Некоторое время Гайдн внимательно глядит Людвигу в лицо, точно догадываясь об этой борьбе. Наконец он пожимает плечами — и бросает будто про себя:

— Кхм, а кто-то из мудрецов сказал, что история движется витками и все рано или поздно повторяется. Так ли уж вы правы? И так ли некрасив янтарь? Неспроста его с азартом вырывают из лап морей и продают за такие деньги.

Нет. Людвиг не хочет вступать в пространные споры, не хочет опять биться лбом о простой факт: старшее поколение, даже умнейшие представители, просто не понимает устремлений поколения молодого. Зачем новые веяния в музыке, когда старая хороша? Зачем новые законы, когда прежние чудесно работали? Зачем переосмысливать свободу и давать ее тем, кто столько прожил без нее? Бедноте? Детям крестьян и рабочих? Безродным? Женщинам?

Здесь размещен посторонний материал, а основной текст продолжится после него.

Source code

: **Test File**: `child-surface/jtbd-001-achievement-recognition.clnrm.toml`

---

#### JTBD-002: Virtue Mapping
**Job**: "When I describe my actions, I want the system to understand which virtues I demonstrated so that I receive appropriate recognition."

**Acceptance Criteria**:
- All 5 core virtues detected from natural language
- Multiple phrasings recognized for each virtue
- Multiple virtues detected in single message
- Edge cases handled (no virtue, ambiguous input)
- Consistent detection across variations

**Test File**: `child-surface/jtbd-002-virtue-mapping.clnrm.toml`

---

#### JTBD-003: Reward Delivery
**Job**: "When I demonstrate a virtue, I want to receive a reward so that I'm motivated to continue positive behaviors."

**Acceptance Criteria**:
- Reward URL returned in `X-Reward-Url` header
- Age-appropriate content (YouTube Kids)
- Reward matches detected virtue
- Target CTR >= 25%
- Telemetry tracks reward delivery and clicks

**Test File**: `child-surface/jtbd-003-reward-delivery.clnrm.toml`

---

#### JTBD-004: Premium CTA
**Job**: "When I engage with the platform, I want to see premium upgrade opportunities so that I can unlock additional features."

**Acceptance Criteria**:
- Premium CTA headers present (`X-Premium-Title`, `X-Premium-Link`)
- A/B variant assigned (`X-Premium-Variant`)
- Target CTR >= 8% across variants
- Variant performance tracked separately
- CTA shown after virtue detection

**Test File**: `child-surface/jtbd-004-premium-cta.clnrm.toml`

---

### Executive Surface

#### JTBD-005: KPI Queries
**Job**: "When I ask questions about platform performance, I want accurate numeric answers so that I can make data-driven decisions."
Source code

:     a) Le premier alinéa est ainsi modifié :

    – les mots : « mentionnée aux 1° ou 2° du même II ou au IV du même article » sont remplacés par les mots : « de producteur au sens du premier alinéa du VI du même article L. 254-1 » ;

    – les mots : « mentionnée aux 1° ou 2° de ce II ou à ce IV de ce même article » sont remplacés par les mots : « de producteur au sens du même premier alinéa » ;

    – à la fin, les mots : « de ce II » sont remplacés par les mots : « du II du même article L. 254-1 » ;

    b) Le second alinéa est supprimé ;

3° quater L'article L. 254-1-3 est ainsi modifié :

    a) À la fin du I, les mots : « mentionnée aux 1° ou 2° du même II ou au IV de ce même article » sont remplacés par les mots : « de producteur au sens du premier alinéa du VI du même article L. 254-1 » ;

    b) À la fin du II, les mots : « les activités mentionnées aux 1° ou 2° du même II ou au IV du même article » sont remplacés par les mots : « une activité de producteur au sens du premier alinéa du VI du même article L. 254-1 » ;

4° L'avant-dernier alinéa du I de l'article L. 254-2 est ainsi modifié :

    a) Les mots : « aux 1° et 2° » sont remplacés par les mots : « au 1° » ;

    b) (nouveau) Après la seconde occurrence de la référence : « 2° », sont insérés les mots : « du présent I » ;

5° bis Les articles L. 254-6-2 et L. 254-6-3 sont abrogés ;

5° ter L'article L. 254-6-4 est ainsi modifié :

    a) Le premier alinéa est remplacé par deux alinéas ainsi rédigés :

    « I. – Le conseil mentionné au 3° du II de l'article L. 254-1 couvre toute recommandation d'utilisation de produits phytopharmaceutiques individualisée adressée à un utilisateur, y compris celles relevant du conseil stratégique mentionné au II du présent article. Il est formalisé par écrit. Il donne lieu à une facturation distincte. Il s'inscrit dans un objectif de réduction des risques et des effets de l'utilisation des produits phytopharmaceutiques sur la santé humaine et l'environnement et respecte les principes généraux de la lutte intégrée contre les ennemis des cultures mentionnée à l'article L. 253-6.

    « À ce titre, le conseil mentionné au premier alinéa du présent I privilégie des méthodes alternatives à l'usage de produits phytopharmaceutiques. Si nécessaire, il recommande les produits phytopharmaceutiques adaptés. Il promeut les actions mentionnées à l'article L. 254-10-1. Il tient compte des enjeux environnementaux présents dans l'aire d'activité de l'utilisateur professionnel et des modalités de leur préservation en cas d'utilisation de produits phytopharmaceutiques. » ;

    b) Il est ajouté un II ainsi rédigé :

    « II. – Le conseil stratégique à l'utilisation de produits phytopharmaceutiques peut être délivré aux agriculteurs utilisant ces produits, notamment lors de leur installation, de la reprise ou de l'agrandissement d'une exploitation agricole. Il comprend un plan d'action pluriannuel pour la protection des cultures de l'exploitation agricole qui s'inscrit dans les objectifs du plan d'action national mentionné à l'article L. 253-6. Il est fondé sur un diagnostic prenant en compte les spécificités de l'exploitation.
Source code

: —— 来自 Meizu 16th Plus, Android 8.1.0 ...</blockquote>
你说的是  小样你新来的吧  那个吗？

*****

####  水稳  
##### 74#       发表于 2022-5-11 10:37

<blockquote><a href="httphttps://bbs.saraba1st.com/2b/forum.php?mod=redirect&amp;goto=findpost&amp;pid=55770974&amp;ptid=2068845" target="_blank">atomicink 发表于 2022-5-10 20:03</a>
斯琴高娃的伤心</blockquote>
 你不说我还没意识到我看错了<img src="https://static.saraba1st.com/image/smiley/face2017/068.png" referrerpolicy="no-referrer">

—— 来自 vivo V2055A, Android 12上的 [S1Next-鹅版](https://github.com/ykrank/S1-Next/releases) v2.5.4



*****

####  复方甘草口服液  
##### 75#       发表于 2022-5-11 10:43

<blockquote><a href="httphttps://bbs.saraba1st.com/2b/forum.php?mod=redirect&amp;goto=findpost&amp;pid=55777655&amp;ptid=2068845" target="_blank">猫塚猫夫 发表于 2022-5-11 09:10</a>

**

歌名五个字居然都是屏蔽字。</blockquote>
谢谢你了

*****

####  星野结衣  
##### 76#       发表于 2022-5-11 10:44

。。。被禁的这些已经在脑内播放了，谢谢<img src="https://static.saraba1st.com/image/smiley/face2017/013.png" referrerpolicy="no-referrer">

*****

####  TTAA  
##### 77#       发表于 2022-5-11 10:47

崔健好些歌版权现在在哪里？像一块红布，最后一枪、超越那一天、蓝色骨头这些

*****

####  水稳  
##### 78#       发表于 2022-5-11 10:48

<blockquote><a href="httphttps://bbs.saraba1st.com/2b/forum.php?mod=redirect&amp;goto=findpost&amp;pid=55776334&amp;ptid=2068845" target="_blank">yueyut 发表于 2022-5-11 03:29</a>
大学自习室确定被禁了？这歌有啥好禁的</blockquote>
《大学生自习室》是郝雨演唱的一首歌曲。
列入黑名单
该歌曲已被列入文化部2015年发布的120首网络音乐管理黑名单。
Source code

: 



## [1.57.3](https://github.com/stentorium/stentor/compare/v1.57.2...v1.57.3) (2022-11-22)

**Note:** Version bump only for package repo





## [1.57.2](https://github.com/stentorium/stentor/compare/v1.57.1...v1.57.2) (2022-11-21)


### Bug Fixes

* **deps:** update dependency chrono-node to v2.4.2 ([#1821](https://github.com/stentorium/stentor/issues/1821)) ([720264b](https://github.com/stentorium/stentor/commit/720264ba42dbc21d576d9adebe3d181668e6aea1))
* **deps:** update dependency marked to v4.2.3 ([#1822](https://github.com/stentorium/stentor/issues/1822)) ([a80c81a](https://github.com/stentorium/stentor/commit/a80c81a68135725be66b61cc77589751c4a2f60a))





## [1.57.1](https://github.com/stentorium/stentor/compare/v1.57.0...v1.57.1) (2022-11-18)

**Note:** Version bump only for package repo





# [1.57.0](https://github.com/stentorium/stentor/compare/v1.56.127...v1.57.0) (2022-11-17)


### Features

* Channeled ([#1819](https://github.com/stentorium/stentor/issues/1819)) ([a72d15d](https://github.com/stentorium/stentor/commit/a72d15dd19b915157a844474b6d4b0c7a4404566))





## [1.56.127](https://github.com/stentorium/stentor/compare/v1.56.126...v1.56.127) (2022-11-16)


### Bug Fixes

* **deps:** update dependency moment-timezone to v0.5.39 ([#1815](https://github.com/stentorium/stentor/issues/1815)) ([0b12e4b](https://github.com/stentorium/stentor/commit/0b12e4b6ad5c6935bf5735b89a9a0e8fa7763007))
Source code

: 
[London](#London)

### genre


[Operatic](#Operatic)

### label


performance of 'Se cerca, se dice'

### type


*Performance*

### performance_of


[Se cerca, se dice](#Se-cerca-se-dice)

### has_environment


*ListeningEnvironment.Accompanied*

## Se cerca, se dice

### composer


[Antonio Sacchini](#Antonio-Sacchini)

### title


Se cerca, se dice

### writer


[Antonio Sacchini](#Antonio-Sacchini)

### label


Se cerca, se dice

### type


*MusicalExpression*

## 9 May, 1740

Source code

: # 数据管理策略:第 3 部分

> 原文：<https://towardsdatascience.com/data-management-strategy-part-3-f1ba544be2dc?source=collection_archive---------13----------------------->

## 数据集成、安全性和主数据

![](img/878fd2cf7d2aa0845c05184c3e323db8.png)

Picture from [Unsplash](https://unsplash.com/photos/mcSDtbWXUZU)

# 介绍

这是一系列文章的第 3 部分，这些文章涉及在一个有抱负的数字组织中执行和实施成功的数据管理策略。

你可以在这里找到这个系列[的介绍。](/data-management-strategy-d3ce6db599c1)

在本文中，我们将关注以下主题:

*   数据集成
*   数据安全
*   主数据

Неужели эти людишки правда смогут взять в руки судьбу, не подчиняясь взмаху холеной кисти? Заседать в парламенте? Быть офицерами, судьями, профессорами, литераторами? Выбираться из убогих провинций? Помогать этим провинциям расцвести? Сами решат, во что верить, кого любить, о чем писать? Разве это не фантазии наивной юности? Не коварные происки обиженных врагов родины, разночинцев и бастардов? Не попытки по-другому поделить одну и ту же корзину яблок? Так думают люди, подобные Гайдну, и тем более — короли. Порой факт этот делает яростнее даже музыку Людвига, не то что его слова и взгляд. Но сейчас он не настроен скалить зубы.